Photo by Lester Smith

Two big fellar-bunchers grab groups of small trees, saw them off or wrench them out of the ground, then lay them on the pile to be chipped. Larger trees are delimbed and stacked. Preparatory work for installing the new gas transmission line, began in early May. The big timbers are laid where needed to protect wetlands.

The Federal Energy Regulatory Commission gave its approval on April 12 for construction of Kinder Morgan’s Connecticut Expansion Project, and work began in Suffield in early May. The big corporation’s Tennessee Gas Pipeline Company division, which operates transmission pipelines from Texas and Louisiana to New York and New England, includes 6.7 miles in Suffield.

The Connecticut Expansion Project will increase capacity to meet increased demand in the Northeast by adding three short stretches of new lines alongside the existing lines: 1.4 miles in Dutchess County, N. Y., 3.8 miles in Berkshire County, Mass., and 8.1 miles in a branch that runs across Connecticut from Greenwich to Agawam, including 6.7 miles here. That branch ends at the compressor station on Route 75, just over the state line in Agawam, which is also the connecting point to the line from across upstate New York.

The existing 18-inch line across Suffield was installed in the 1940s. The new parallel line will be 24-inch. A Kinder Morgan communications officer in Texas advises that the Connecticut Expansion Project pipelines are designed to operate at about 800 psi but will normally operate at lower levels. The natural gas in the line, mostly odorless methane, will be odorized. Among other local customers, Yankee Gas, the distributor in Suffield, is supplied by the Tennessee Gas pipeline.

Preparatory effort for construction in Suffield began several years ago when property owners were warned and negotiations for some changes in right-of-way privileges were undertaken. Then in April the route was marked with flags, and in May construction crews began preparing the plank roads necessary to protect wetlands and cleared brush and trees along the right-of-way. Digging and pipe-laying will follow. The Kinder Morgan information source said that the work was scheduled to be complete this November.

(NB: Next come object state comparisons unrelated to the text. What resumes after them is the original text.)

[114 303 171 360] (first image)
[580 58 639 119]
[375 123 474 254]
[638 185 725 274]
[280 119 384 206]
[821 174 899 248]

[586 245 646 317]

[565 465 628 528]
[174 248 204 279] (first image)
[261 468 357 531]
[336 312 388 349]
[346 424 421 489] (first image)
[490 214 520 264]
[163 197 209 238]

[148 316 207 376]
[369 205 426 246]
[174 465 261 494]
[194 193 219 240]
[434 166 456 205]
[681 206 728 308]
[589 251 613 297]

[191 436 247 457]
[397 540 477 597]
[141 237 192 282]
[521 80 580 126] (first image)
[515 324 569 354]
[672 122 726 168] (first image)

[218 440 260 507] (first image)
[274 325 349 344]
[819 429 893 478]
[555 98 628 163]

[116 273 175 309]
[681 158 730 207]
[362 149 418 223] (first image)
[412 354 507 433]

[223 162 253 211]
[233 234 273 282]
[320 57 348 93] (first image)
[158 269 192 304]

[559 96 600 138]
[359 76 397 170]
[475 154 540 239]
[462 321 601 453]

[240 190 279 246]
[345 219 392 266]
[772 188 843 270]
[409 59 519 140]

Specifications call for the new pipe to be buried at least five feet deep. According to the plans, most of the eight road crossings will be achieved by boring under; only Halladay Avenue West and Hale Street will be crossed with open cuts. Temporary pipeyards are to be located at each end of the Connecticut segment, one just north of Hickory Street, the other at Bradley Airport in East Granby, near the end of Runway 15/33. There will be a new main line valve at about the midpoint of the segment, just south of Mountain Road.

When the new electrical power line was added across West Suffield five years ago, there was considerable public complaint about the line’s effect on landscape views and the increased electro-magnetic radiation. In contrast, the gas pipeline, which will cause some temporary disruption at the road crossings and carries an intrinsic threat of explosion, has evoked essentially no clamor except for the Sierra Club’s protest march in Suffield last September. We trust the new pipeline will remain peacefully out of sight and out of mind, like the one it will join.